§ **Task to carry out**
Down to the last word, output the records below, skipping any images.

§ **Data**

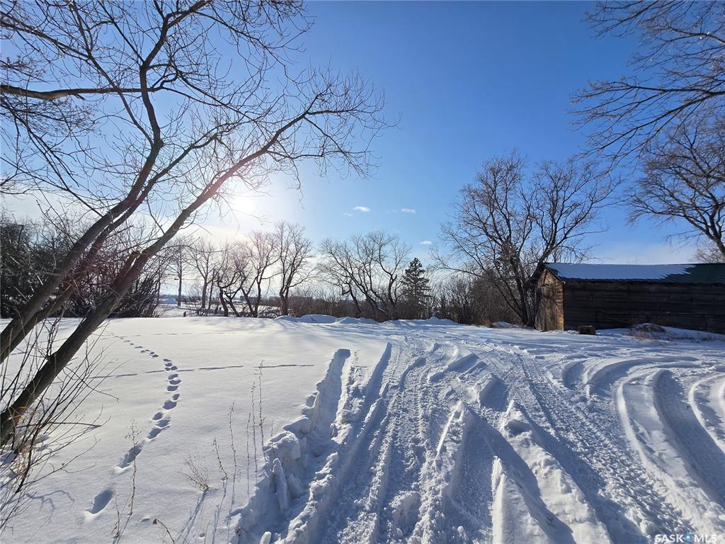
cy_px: 272
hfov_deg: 106.2
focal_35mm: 13
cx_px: 362
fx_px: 272
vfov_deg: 89.9
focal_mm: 2.2
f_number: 2.2
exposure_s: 1/5357
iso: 50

§ **Output of the task**
cy_px: 272
hfov_deg: 106.2
focal_35mm: 13
cx_px: 362
fx_px: 272
vfov_deg: 89.9
focal_mm: 2.2
f_number: 2.2
exposure_s: 1/5357
iso: 50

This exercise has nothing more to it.